Top of Task inputs

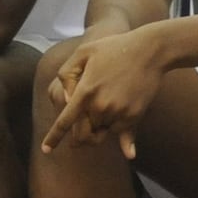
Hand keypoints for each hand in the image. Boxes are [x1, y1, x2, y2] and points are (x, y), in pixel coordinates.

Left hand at [39, 28, 165, 157]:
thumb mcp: (83, 52)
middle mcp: (100, 106)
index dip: (53, 138)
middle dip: (80, 137)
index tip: (46, 150)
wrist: (151, 50)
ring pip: (102, 132)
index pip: (64, 122)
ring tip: (107, 108)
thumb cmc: (115, 47)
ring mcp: (118, 112)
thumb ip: (66, 75)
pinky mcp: (134, 116)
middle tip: (81, 133)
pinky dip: (117, 129)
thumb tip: (66, 101)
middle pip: (83, 134)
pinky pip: (119, 131)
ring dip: (100, 128)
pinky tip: (126, 148)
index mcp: (85, 91)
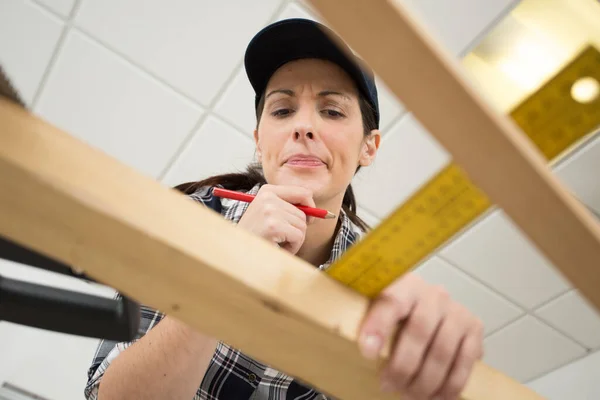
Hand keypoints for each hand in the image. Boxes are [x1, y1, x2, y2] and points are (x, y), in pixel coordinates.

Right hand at [237, 184, 315, 253]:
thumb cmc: (255, 237)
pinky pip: (299, 236)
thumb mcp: (268, 215)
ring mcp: (270, 210)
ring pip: (302, 226)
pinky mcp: (273, 226)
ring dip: (294, 240)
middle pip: (304, 213)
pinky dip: (293, 247)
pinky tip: (278, 248)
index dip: (310, 208)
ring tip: (277, 243)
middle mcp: (268, 197)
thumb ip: (288, 208)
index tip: (307, 220)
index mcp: (267, 191)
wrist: (236, 253)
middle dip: (297, 230)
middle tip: (281, 238)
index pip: (303, 192)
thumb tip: (315, 212)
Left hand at [358, 273, 483, 399]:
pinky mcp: (474, 328)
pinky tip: (436, 396)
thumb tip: (365, 350)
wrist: (428, 306)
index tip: (368, 353)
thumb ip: (372, 322)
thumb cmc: (398, 313)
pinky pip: (464, 362)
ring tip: (409, 395)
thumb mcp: (380, 308)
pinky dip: (450, 385)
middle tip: (388, 386)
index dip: (379, 327)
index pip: (391, 302)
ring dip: (425, 381)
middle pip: (419, 332)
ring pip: (442, 351)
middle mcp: (433, 295)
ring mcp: (456, 311)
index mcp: (405, 285)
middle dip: (403, 366)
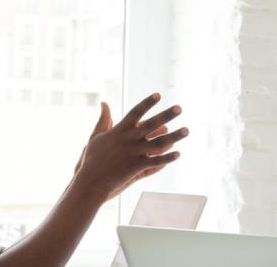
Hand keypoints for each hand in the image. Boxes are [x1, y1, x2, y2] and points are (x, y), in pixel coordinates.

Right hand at [73, 93, 188, 200]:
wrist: (90, 181)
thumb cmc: (91, 159)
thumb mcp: (96, 136)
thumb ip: (103, 119)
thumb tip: (104, 102)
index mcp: (119, 130)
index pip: (136, 112)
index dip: (147, 103)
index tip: (158, 95)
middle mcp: (129, 139)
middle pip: (152, 124)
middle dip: (167, 114)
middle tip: (180, 108)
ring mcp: (134, 153)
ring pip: (159, 143)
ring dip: (175, 136)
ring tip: (187, 130)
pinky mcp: (137, 167)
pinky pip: (156, 161)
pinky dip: (167, 158)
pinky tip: (178, 153)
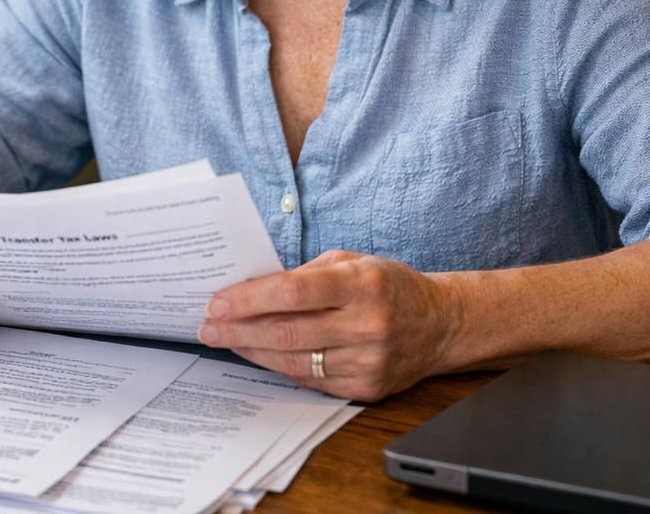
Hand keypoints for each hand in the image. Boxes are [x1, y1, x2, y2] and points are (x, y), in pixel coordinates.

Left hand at [196, 250, 462, 400]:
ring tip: (226, 340)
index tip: (218, 302)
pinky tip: (259, 356)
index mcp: (364, 284)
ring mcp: (368, 361)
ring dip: (252, 352)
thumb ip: (307, 274)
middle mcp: (367, 325)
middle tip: (208, 327)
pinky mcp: (367, 388)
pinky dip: (279, 368)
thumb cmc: (389, 285)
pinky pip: (310, 381)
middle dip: (239, 330)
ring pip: (294, 362)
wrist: (440, 325)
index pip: (295, 292)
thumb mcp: (353, 261)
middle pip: (287, 332)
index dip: (250, 299)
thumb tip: (253, 288)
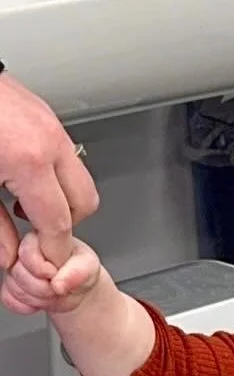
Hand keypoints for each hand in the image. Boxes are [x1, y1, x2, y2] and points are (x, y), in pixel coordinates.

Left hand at [0, 71, 98, 270]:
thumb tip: (7, 254)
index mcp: (29, 162)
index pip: (59, 221)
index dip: (54, 248)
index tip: (48, 259)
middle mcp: (49, 142)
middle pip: (84, 201)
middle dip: (66, 222)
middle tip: (38, 232)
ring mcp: (51, 125)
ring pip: (79, 178)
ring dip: (59, 197)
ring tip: (24, 202)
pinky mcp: (45, 115)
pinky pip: (64, 156)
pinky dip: (51, 174)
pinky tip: (21, 175)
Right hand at [1, 229, 104, 315]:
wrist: (77, 289)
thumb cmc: (81, 270)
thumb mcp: (88, 266)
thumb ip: (76, 273)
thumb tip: (58, 284)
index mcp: (40, 237)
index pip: (27, 253)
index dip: (44, 270)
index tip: (57, 273)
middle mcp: (22, 250)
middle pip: (18, 273)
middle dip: (43, 288)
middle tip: (59, 287)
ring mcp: (14, 268)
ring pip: (14, 287)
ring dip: (39, 298)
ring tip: (54, 292)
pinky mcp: (9, 286)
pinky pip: (9, 299)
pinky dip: (27, 306)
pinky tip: (41, 302)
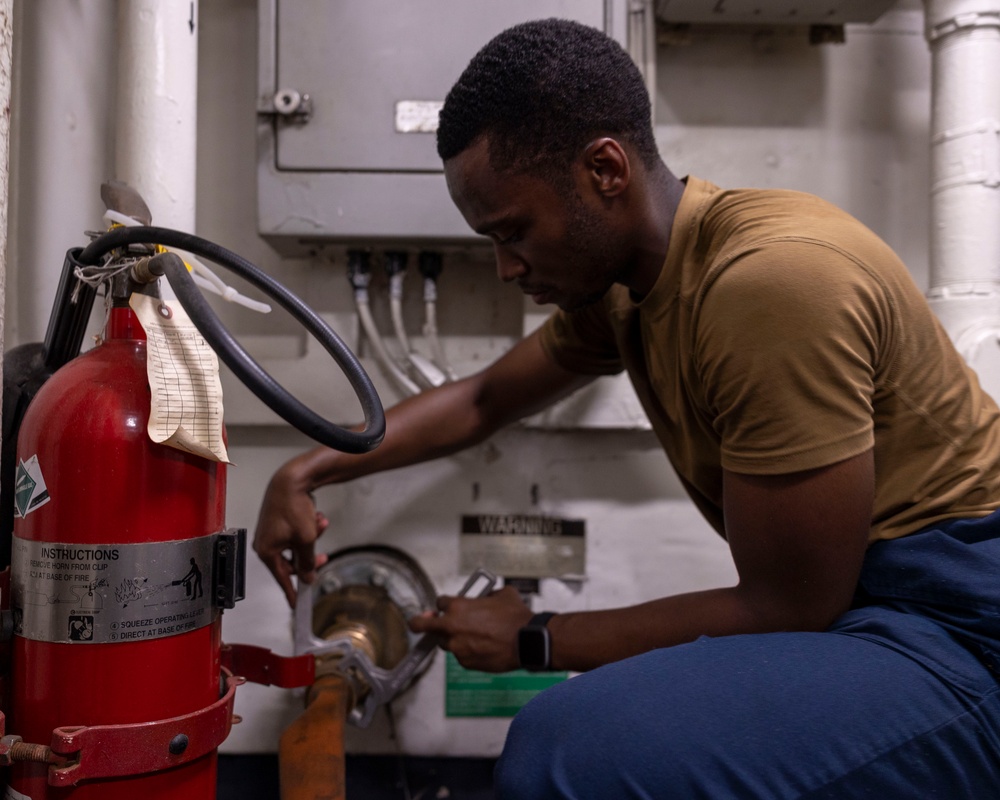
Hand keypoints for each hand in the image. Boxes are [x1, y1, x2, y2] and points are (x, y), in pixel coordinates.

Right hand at [253, 463, 329, 606]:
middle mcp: (265, 542)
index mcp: (267, 551)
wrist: (292, 479)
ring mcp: (271, 532)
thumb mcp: (306, 539)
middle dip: (310, 555)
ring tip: (320, 523)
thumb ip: (307, 561)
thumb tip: (308, 577)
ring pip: (298, 545)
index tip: (297, 604)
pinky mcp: (278, 522)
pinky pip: (296, 532)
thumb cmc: (293, 507)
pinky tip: (316, 516)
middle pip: (292, 561)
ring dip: (312, 536)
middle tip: (323, 557)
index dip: (291, 591)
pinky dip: (308, 526)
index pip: (281, 578)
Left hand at [409, 585, 532, 672]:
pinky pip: (460, 655)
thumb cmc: (515, 618)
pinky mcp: (465, 662)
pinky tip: (481, 647)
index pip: (440, 603)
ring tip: (469, 636)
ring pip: (445, 642)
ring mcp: (457, 647)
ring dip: (451, 638)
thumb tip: (485, 597)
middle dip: (418, 623)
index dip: (445, 604)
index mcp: (458, 607)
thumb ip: (487, 595)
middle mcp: (452, 627)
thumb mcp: (502, 594)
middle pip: (424, 625)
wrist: (526, 641)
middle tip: (418, 622)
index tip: (447, 606)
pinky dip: (467, 651)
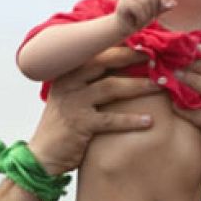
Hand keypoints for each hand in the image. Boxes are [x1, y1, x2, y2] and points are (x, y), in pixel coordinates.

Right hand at [27, 47, 159, 175]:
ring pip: (111, 87)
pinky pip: (111, 120)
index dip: (119, 47)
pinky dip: (131, 120)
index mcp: (67, 73)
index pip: (95, 52)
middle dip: (130, 57)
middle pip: (103, 62)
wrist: (42, 156)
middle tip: (153, 58)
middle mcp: (69, 83)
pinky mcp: (80, 124)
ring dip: (138, 86)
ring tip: (159, 86)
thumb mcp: (71, 98)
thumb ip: (89, 83)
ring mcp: (74, 103)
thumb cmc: (63, 127)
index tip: (141, 44)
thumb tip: (122, 72)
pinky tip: (148, 121)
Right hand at [114, 0, 174, 33]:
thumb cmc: (138, 19)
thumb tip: (174, 3)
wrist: (122, 28)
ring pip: (145, 2)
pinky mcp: (123, 2)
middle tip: (151, 19)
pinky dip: (141, 18)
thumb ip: (163, 7)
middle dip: (154, 9)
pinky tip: (137, 23)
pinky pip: (137, 8)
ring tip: (143, 22)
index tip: (167, 7)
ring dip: (147, 15)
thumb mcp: (153, 13)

Bottom of Task inputs

Images stay out; the entries above are to be printed exactly.

Hand keypoints for each hand in the image. Boxes are [x1, y1, x2, y2] and points are (x, y), in pixel coordinates.

Left hand at [39, 28, 165, 157]:
thumb mcp: (83, 52)
middle mcp: (100, 106)
index dip: (53, 138)
middle dip: (80, 137)
index tip: (46, 150)
wrist: (151, 50)
ring pip: (102, 132)
index pip: (64, 122)
ring tip: (107, 108)
thumb cmc: (115, 47)
ring mcp: (118, 112)
thumb ip: (66, 75)
pinky mcp: (134, 116)
middle tip: (81, 133)
pinky dip: (117, 129)
thumb tip: (66, 101)
middle pip: (83, 134)
pinky pip: (119, 131)
ring dip: (100, 128)
pinky tip: (126, 148)
index mcp: (85, 91)
Hand keypoints for each hand in the image. Boxes are [x1, y1, x2, y2] and points are (x, y), in pixel coordinates.

Right hand at [237, 184, 315, 253]:
thumb cmc: (255, 237)
pinky pip: (299, 236)
thumb mcp: (268, 215)
ring mcp: (270, 210)
ring pip: (302, 226)
pinky mcp: (273, 226)
ring dip: (294, 240)
middle pip: (304, 213)
pinky dip: (293, 247)
pinky tip: (278, 248)
index dip: (310, 208)
ring tip: (277, 243)
middle mcp: (268, 197)
thumb ip: (288, 208)
index tip: (307, 220)
index mcp: (267, 191)
wrist: (236, 253)
middle dip: (297, 230)
middle tip: (281, 238)
index pip: (303, 192)
thumb tip: (315, 212)
Left hand at [358, 273, 483, 399]:
pinky mcp: (474, 328)
pinky tip: (436, 396)
thumb tip: (365, 350)
wrist: (428, 306)
index tip: (368, 353)
thumb ip: (372, 322)
thumb cmc: (398, 313)
pinky pip: (464, 362)
ring tip: (409, 395)
thumb mcp: (380, 308)
pinky dip: (450, 385)
middle tip: (388, 386)
index dip: (379, 327)
index pip: (391, 302)
ring dip: (425, 381)
middle pip: (419, 332)
ring pip: (442, 351)
middle mcp: (433, 295)
ring mcp: (456, 311)
index mcp: (405, 285)
middle dip: (403, 366)
Hand keypoints for each hand in the image. Boxes are [x1, y1, x2, y2] and points are (x, y), in pixel coordinates.

Right hand at [73, 93, 188, 200]:
wrist: (90, 181)
thumb cmc: (91, 159)
thumb mcp: (96, 136)
thumb ip: (103, 119)
thumb tip: (104, 102)
index mcp: (119, 130)
index pip: (136, 112)
index dip: (147, 103)
index tip: (158, 95)
middle mcp: (129, 139)
middle pip: (152, 124)
middle dip: (167, 114)
middle tip: (180, 108)
ring mcp: (134, 153)
ring pip: (159, 143)
ring dip: (175, 136)
ring tip: (187, 130)
pinky mcp: (137, 167)
pinky pip: (156, 161)
pinky dip: (167, 158)
pinky tip: (178, 153)
Hand keypoints for each hand in the image. Boxes are [x1, y1, x2, y2] and points are (x, y), in pixel coordinates.

Left hand at [196, 250, 462, 400]:
ring tip: (226, 340)
index tip: (218, 302)
pinky tip: (259, 356)
index mcp: (364, 284)
ring mcp: (368, 361)
ring dip: (252, 352)
thumb ip: (307, 274)
middle mcp: (367, 325)
middle tip: (208, 327)
pinky mcp: (367, 388)
pinky dip: (279, 368)
thumb cmc: (389, 285)
pinky pip: (310, 381)
middle dip: (239, 330)
ring pip: (294, 362)
wrist: (440, 325)
index pip: (295, 292)
thumb mcp: (353, 261)
middle pip: (287, 332)
index dip: (250, 299)
thumb tip: (253, 288)
Hand keypoints for each hand in the image. Boxes are [x1, y1, x2, y2] and points are (x, y), in pixel coordinates.

Left hand at [0, 71, 98, 270]:
thumb tip: (7, 254)
index mcp: (29, 162)
index pip: (59, 221)
index dip: (54, 248)
index tip: (48, 259)
middle mcp: (49, 142)
middle pip: (84, 201)
middle dip: (66, 222)
middle tip: (38, 232)
ring mcp: (51, 125)
ring pip: (79, 178)
ring dip: (59, 197)
ring tip: (24, 202)
pinky mcp: (45, 115)
pinky pip: (64, 156)
pinky dip: (51, 174)
pinky tip: (21, 175)
Right hand at [1, 229, 104, 315]:
wrist: (77, 289)
thumb cmc: (81, 270)
thumb mcp: (88, 266)
thumb ip: (76, 273)
thumb tip: (58, 284)
index mcp: (40, 237)
index pip: (27, 253)
index dip: (44, 270)
index tip: (57, 273)
middle mcp: (22, 250)
middle pip: (18, 273)
middle dip: (43, 288)
middle tip: (59, 287)
ring mcp: (14, 268)
ring pip: (14, 287)
ring dip: (39, 298)
ring tip: (54, 292)
pinky mcp: (9, 286)
pinky pip: (9, 299)
pinky dip: (27, 306)
pinky tip: (41, 302)
Hand keypoints for each hand in the image. Boxes are [x1, y1, x2, y2] and points are (x, y), in pixel coordinates.

Right hand at [253, 463, 329, 606]:
middle mcp: (265, 542)
index mcp: (267, 551)
wrist: (292, 479)
ring mcp: (271, 532)
thumb mcp: (306, 539)
middle dip: (310, 555)
ring tip: (320, 523)
thumb ip: (307, 561)
thumb tip: (308, 577)
ring pip: (298, 545)
index tip: (297, 604)
pinky mcp: (278, 522)
pinky pip: (296, 532)
thumb cmc: (293, 507)
pinky tip: (316, 516)
middle pip: (292, 561)
ring dip: (312, 536)
middle tip: (323, 557)
index dip: (291, 591)
pinky dip: (308, 526)
index pip: (281, 578)
Left hand at [409, 585, 532, 672]:
pinky pip: (460, 655)
thumb cmc: (515, 618)
pinky mcp: (465, 662)
pinky tip: (481, 647)
index pip: (440, 603)
ring tip: (469, 636)
ring pip: (445, 642)
ring mcp: (457, 647)
ring dip: (451, 638)
thumb tip: (485, 597)
middle dip: (418, 623)
index dip: (445, 604)
index mcp: (458, 607)
thumb ip: (487, 595)
middle mcp: (452, 627)
thumb mcp: (502, 594)
middle pip: (424, 625)
wrist: (526, 641)
middle tip: (418, 622)
index tip: (447, 606)
pinky dip: (467, 651)
Hand keypoints for each hand in the image. Boxes are [x1, y1, x2, y2] and points are (x, y), in pixel coordinates.

Right hand at [27, 47, 159, 175]:
ring pip: (111, 87)
pinky pip: (111, 120)
index dip: (119, 47)
pinky dip: (131, 120)
index mcp: (67, 73)
index pip: (95, 52)
middle dip: (130, 57)
middle pip: (103, 62)
wrist: (42, 156)
middle tip: (153, 58)
middle mcp: (69, 83)
pinky mcp: (80, 124)
ring dip: (138, 86)
ring tip: (159, 86)
thumb mcp: (71, 98)
thumb ip: (89, 83)
ring mcp: (74, 103)
thumb cmc: (63, 127)
index tip: (141, 44)
thumb tip: (122, 72)
pinky tip: (148, 121)
Right hand at [114, 0, 174, 33]:
thumb cmc: (138, 19)
thumb tip: (174, 3)
wrist: (122, 28)
ring pip: (145, 2)
pinky mcp: (123, 2)
middle tip: (151, 19)
pinky dip: (141, 18)
thumb ip: (163, 7)
middle dip: (154, 9)
pinky tip: (137, 23)
pinky pip: (137, 8)
ring tip: (143, 22)
index tip: (167, 7)
ring dip: (147, 15)
thumb mcp: (153, 13)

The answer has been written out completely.